** start Data to use **

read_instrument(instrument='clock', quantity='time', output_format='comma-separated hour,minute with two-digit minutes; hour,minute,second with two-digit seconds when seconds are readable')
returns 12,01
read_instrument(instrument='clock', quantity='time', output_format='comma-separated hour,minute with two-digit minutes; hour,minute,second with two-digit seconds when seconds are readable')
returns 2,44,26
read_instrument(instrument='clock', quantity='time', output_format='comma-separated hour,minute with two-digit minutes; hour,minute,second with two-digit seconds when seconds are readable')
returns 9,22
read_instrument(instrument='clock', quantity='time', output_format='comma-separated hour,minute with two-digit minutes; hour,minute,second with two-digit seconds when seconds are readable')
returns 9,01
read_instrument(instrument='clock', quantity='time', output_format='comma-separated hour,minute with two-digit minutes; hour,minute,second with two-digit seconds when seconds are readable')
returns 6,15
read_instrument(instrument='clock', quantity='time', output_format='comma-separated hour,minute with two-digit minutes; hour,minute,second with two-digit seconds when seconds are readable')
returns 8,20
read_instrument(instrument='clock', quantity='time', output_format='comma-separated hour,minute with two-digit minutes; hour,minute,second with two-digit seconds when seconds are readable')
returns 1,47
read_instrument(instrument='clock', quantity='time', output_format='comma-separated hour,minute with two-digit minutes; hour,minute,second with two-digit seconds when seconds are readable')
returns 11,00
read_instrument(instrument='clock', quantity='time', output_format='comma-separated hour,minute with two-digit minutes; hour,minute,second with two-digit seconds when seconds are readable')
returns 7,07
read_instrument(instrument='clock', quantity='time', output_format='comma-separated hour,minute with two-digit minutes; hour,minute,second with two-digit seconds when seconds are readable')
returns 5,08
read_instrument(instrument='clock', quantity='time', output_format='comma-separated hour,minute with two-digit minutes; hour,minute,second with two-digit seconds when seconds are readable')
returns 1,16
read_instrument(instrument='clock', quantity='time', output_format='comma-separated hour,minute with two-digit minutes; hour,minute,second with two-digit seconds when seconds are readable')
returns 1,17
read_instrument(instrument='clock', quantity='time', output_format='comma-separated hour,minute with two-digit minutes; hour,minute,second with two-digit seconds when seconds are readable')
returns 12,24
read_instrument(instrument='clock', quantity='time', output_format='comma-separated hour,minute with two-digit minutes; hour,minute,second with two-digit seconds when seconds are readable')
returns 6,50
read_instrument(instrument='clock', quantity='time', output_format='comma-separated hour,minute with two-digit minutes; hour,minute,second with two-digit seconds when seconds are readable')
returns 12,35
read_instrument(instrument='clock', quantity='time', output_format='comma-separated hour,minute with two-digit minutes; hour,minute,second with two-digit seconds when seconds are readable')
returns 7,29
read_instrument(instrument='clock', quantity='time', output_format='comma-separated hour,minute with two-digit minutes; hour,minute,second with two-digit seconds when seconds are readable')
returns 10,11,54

** end Data to use **

Task requirements -> Switch every "clock" to "watch" in the items above and write all the lines out again, with nothing else changed.

Final answer ->
read_instrument(instrument='watch', quantity='time', output_format='comma-separated hour,minute with two-digit minutes; hour,minute,second with two-digit seconds when seconds are readable')
returns 12,01
read_instrument(instrument='watch', quantity='time', output_format='comma-separated hour,minute with two-digit minutes; hour,minute,second with two-digit seconds when seconds are readable')
returns 2,44,26
read_instrument(instrument='watch', quantity='time', output_format='comma-separated hour,minute with two-digit minutes; hour,minute,second with two-digit seconds when seconds are readable')
returns 9,22
read_instrument(instrument='watch', quantity='time', output_format='comma-separated hour,minute with two-digit minutes; hour,minute,second with two-digit seconds when seconds are readable')
returns 9,01
read_instrument(instrument='watch', quantity='time', output_format='comma-separated hour,minute with two-digit minutes; hour,minute,second with two-digit seconds when seconds are readable')
returns 6,15
read_instrument(instrument='watch', quantity='time', output_format='comma-separated hour,minute with two-digit minutes; hour,minute,second with two-digit seconds when seconds are readable')
returns 8,20
read_instrument(instrument='watch', quantity='time', output_format='comma-separated hour,minute with two-digit minutes; hour,minute,second with two-digit seconds when seconds are readable')
returns 1,47
read_instrument(instrument='watch', quantity='time', output_format='comma-separated hour,minute with two-digit minutes; hour,minute,second with two-digit seconds when seconds are readable')
returns 11,00
read_instrument(instrument='watch', quantity='time', output_format='comma-separated hour,minute with two-digit minutes; hour,minute,second with two-digit seconds when seconds are readable')
returns 7,07
read_instrument(instrument='watch', quantity='time', output_format='comma-separated hour,minute with two-digit minutes; hour,minute,second with two-digit seconds when seconds are readable')
returns 5,08
read_instrument(instrument='watch', quantity='time', output_format='comma-separated hour,minute with two-digit minutes; hour,minute,second with two-digit seconds when seconds are readable')
returns 1,16
read_instrument(instrument='watch', quantity='time', output_format='comma-separated hour,minute with two-digit minutes; hour,minute,second with two-digit seconds when seconds are readable')
returns 1,17
read_instrument(instrument='watch', quantity='time', output_format='comma-separated hour,minute with two-digit minutes; hour,minute,second with two-digit seconds when seconds are readable')
returns 12,24
read_instrument(instrument='watch', quantity='time', output_format='comma-separated hour,minute with two-digit minutes; hour,minute,second with two-digit seconds when seconds are readable')
returns 6,50
read_instrument(instrument='watch', quantity='time', output_format='comma-separated hour,minute with two-digit minutes; hour,minute,second with two-digit seconds when seconds are readable')
returns 12,35
read_instrument(instrument='watch', quantity='time', output_format='comma-separated hour,minute with two-digit minutes; hour,minute,second with two-digit seconds when seconds are readable')
returns 7,29
read_instrument(instrument='watch', quantity='time', output_format='comma-separated hour,minute with two-digit minutes; hour,minute,second with two-digit seconds when seconds are readable')
returns 10,11,54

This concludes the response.